RuleForge: How AWS Uses LLM to Automate Vulnerability Detection Rule Generation and Reduce False Positives by 67%

Key Takeaways of RuleForge

AWS's internal system RuleForge uses the LLM-as-a-Judge validation mechanism and 5x5 generation strategy to automatically generate JSON vulnerability detection rules from Nuclei templates. While maintaining high detection rates, the system reduces false positive rates by 67%, effectively addressing the large-scale challenge where vulnerability detection rule development cannot keep up with the speed of vulnerability disclosure.

Background: The Large-Scale Dilemma of Vulnerability Detection

In 2025, the U.S. National Vulnerability Database (NVD) released over 48,000 new vulnerabilities. The speed at which security teams manually develop detection rules lags far behind the pace of vulnerability disclosure. The traditional manual mode relies on expert experience, is inefficient, and prone to omissions or errors due to fatigue. The industry urgently needs an automated, large-scale, high-quality rule generation solution.

Methodology: RuleForge's Core Architecture and 5x5 Generation Strategy

Core Architecture

RuleForge workflow: Input Nuclei template → Extract key vulnerability features → Generate candidate detection rules → Multi-dimensional quality validation → Output final JSON rules.

5x5 Generation Strategy

• Generate 5 candidate rules in parallel to leverage LLM-generated diversity;
• Each candidate rule undergoes up to 5 rounds of iterative optimization to fix defects;
• Validation results are fed back into the generation process to form a closed-loop improvement.

Evidence: Effectiveness of the LLM-as-a-Judge Validation Mechanism

RuleForge introduces LLM-as-a-Judge for dual-dimensional evaluation:

• Sensitivity: Ensure capture of real attack traffic to avoid false negatives;
• Specificity: Ensure normal traffic is not misjudged as attacks to avoid false positives.

This mechanism enables the system to achieve an AUROC of 0.75, reducing false positive rates by 67% compared to methods using only synthetic testing, allowing security teams to focus on real threats.

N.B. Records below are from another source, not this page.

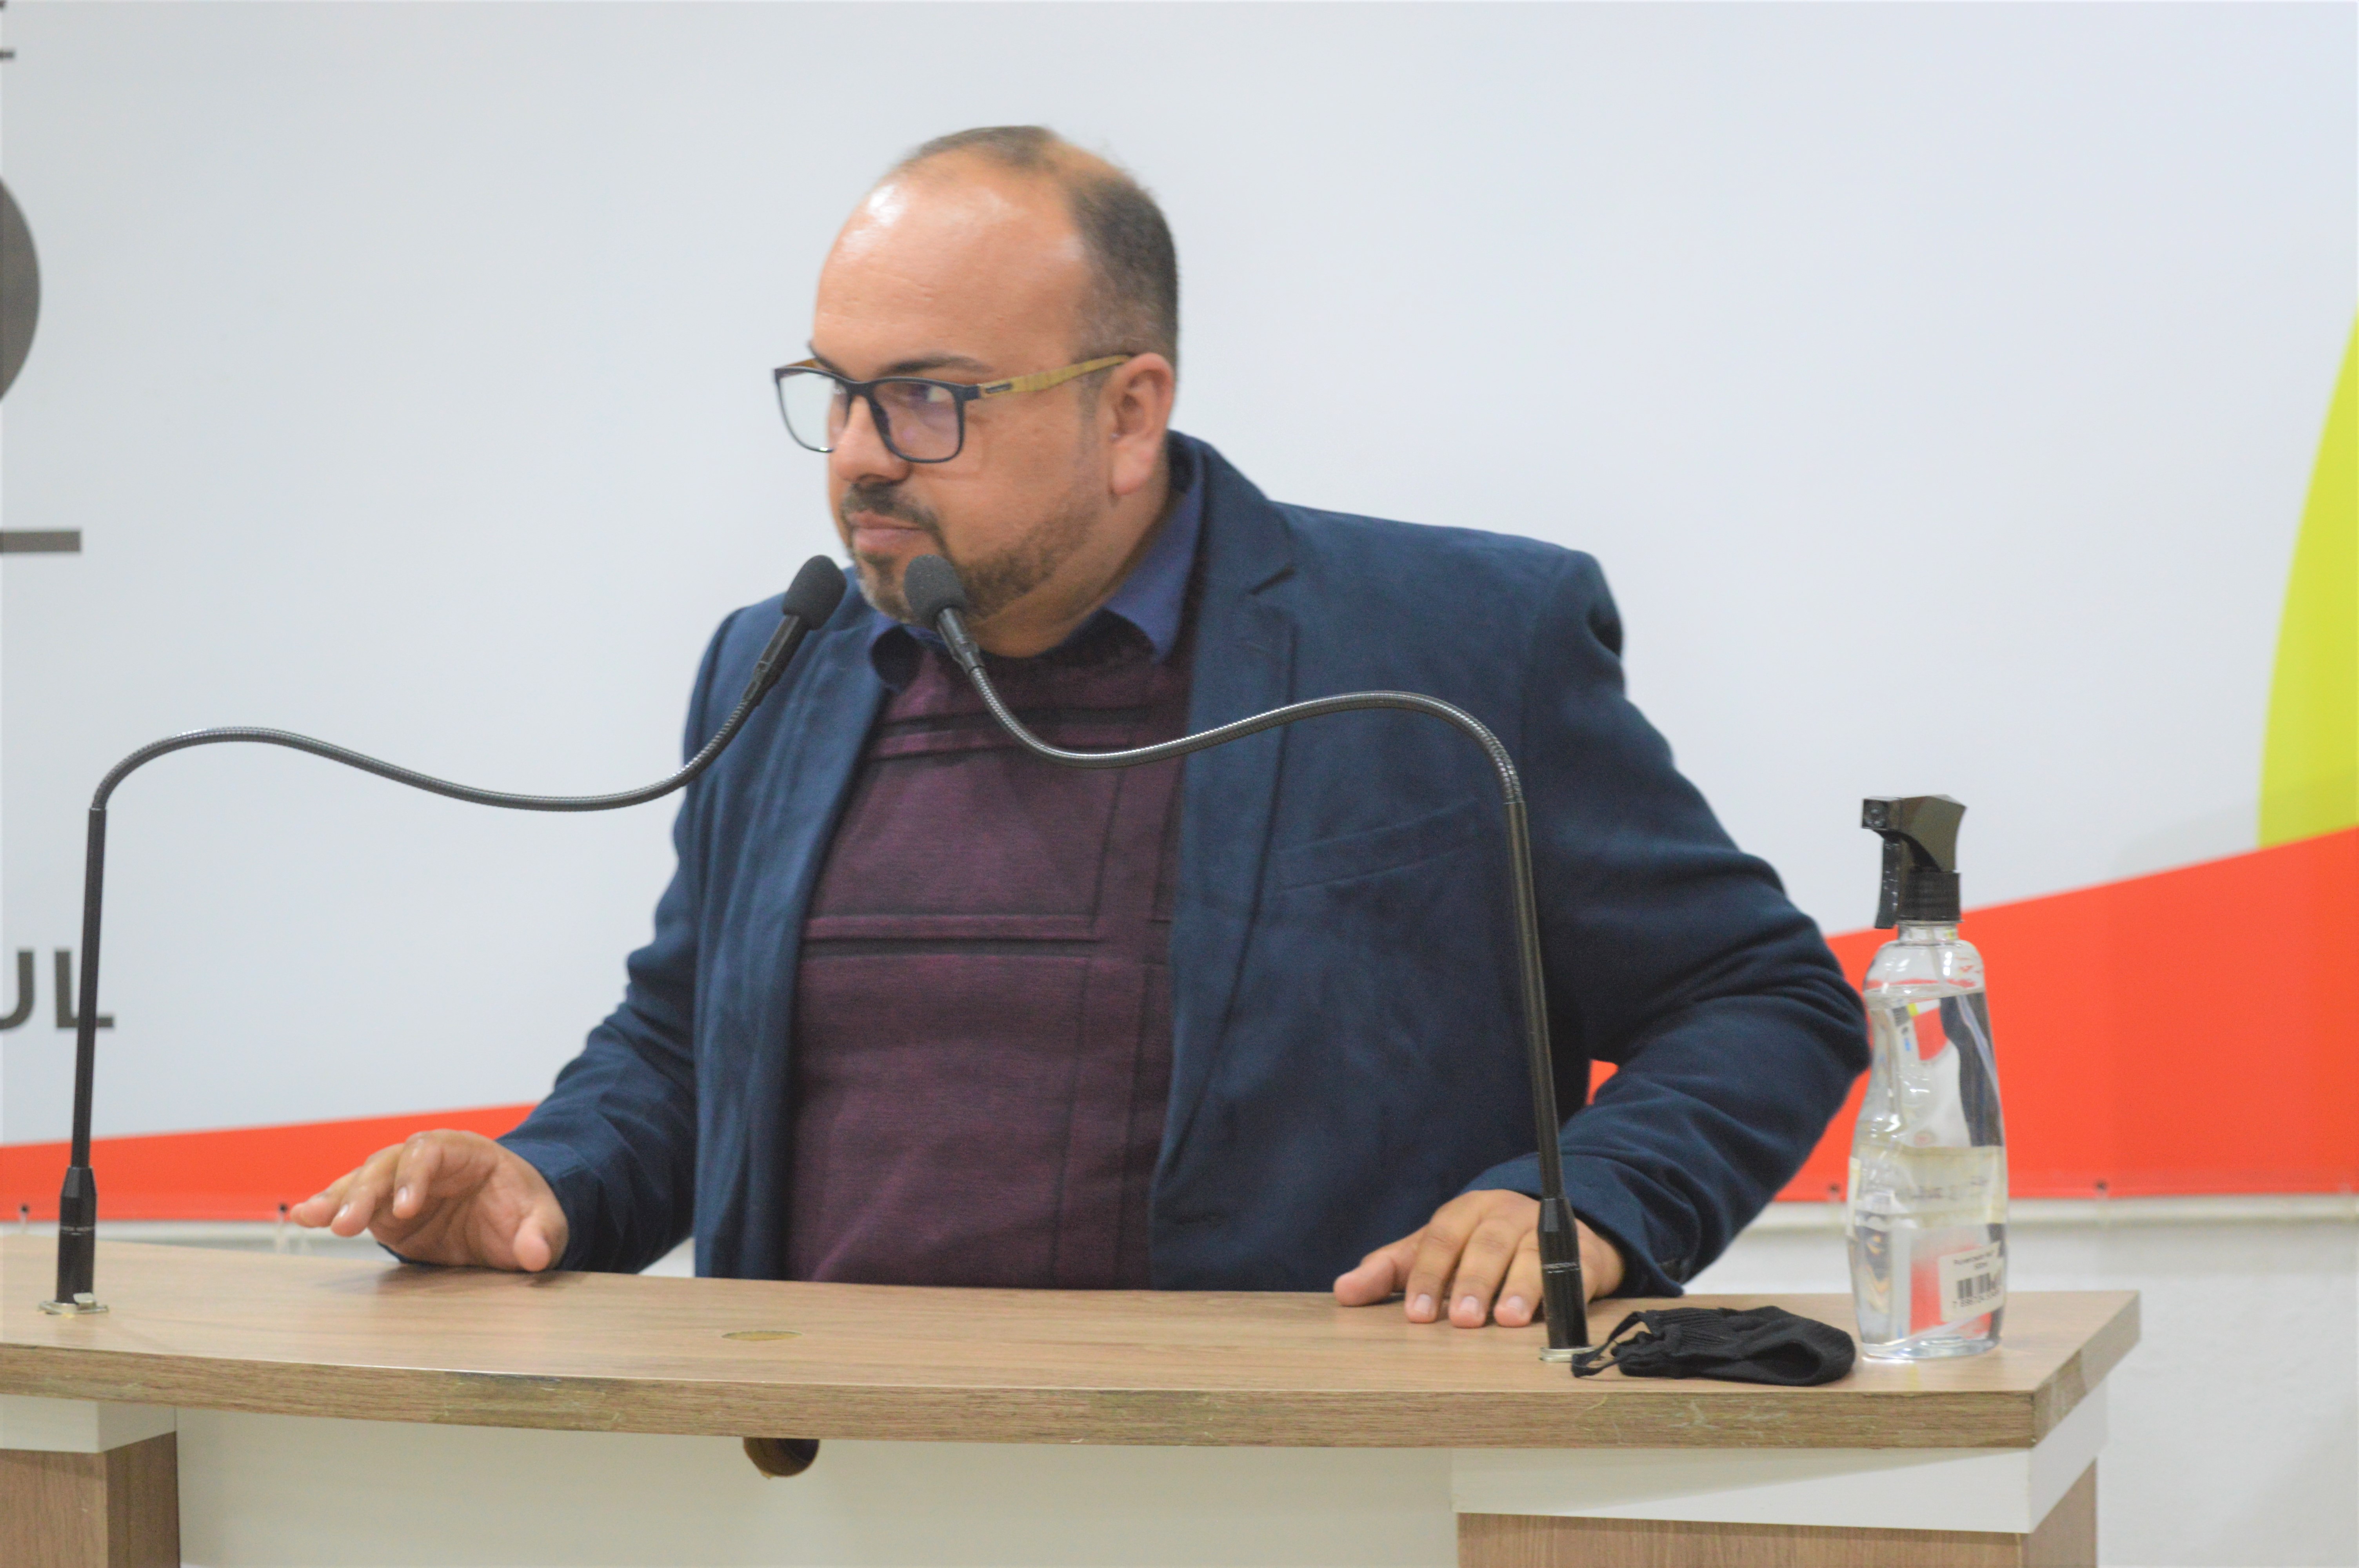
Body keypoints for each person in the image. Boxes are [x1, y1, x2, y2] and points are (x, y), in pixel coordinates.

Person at [294, 127, 1865, 1333]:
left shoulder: (1447, 648)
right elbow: (686, 1045)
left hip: (1287, 1490)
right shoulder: (782, 666)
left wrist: (1585, 1202)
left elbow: (1762, 999)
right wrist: (543, 1176)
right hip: (818, 1482)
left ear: (1128, 411)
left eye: (928, 400)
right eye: (836, 392)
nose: (858, 457)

Extension Capabilities and Practical Experience

Extension Capabilities

• Explore rule generation from unstructured data sources (security announcements, vulnerability reports, etc.);
• Validate multi-event type detection to identify complex attack chains and combined threats.

Practical Lessons

• LLMs have overconfidence issues, requiring independent validation mechanisms;
• Domain experts are indispensable in prompt design and result review;
• Human-machine collaboration is the most effective model currently—LLMs are tools, not replacements.

Technical Details: JSON Rules and Integrated Deployment

RuleForge's considerations for JSON format rules:

• Parsability: Facilitates programmatic processing and integration;
• Standardization: Unified structure for easy management and version control;
• Performance: Optimized JSON parsing, suitable for high-throughput detection scenarios.

The system is deeply integrated with AWS's internal detection infrastructure, allowing generated rules to be directly deployed to production, shortening the time window from vulnerability disclosure to protection.

Conclusions and Industry Implications

RuleForge represents an important direction for security operations automation; the pure manual rule development model is no longer sustainable. The hybrid model of automated generation + intelligent validation may become mainstream.

Implications for security teams:

1. Build an automated rule generation process suitable for your own environment;
2. Design effective validation mechanisms to ensure rule quality;
3. Balance the optimal point between automation and manual review.

LLMs have great potential in the cybersecurity field, but they need to be combined with careful system design, strict validation, and continuous iterative optimization.